Transference, Anxiety, and Defenses

If defense mechanisms generally inhibit learning, then learning (both individually and collectively) requires a certain type of psychological work in identifying, accepting, and tolerating the anxieties that it creates. Some of these anxieties may be triggered by earlier experiences of failure and disappointment or by threatening feelings of uncertainty, dependency, and vulnerability. Thus, learning is no spontaneous unleashing of potential but involves overcoming resistances to learning, many of which operate in unconscious and unacknowledged ways. One particular source of unconscious resistance to learning lies in each individual’s narcissistic belief that he or she is already perfect and therefore needs no development or change (Freud, 1914/1984). Another source of resistance lies in the conviction that the individual knows what he/she needs to learn and nothing beyond it is necessary or desirable. Learning represents a challenge and a threat to all of us, endangering some valued ideas, habits, and beliefs about self and others and generating an unavoidable degree of discomfort or even pain.

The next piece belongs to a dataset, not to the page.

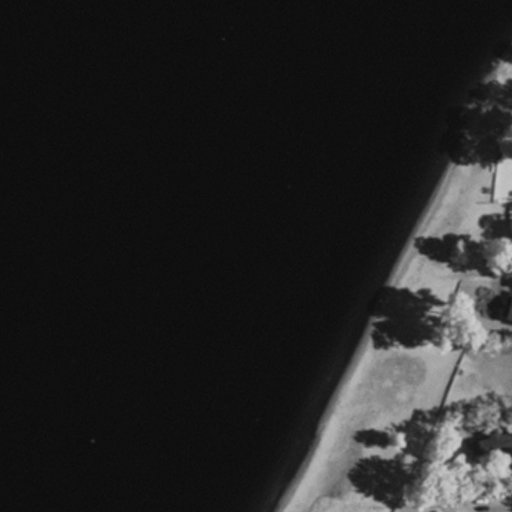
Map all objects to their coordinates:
building: (510, 310)
building: (500, 368)
building: (492, 443)
road: (501, 503)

For these reasons, psychodynamic writers pay great attention to early life learning experiences, its excitements and disappointments, which color subsequent learning in schools, universities, and, more generally, organizations. Learning is facilitated by an agent of learning, a parent, an older sibling, a teacher, who represents a figure of authority; this figure is in later life replaced by a leader, teacher, mentor, consultant, or clinician, who acts as the force facilitating and unleashing learning (Salzberger-Wittenberg et al., 1983; French 1997). This relationship between learner and the agent of learning is strongly influenced by the dynamics of transference and counter-transference, the complex and largely unconscious emotional forces which bind together student and teacher, practitioner and consultant, patient and analyst (Freud, 1940/1986). Transference is a process whereby feelings and images towards figures of authority or knowledge are repetitions of earlier experiences of relations with authority figures, notably parents. An important psychoanalytic insight derives from the work of Winnicott (1962, 1964, 1980), who argued that effective learning takes place within a ‘holding environment,’ an environment which allows enough space for experimentation and play, which is safe enough without being stifling or overbearing. The holding environment in organizations, including schools and universities, recreates the experience of the mother’s embrace, an embrace which allows the child to realize that he or she has an independent existence in the world without, however, exposing him or her directly to the threats engendered by this world. The management of anxiety then becomes seminal in all learning situations, since too much or too little anxiety inhibits learning. Too much anxiety and learning is paralyzed; too little anxiety and learning never appears on the agenda.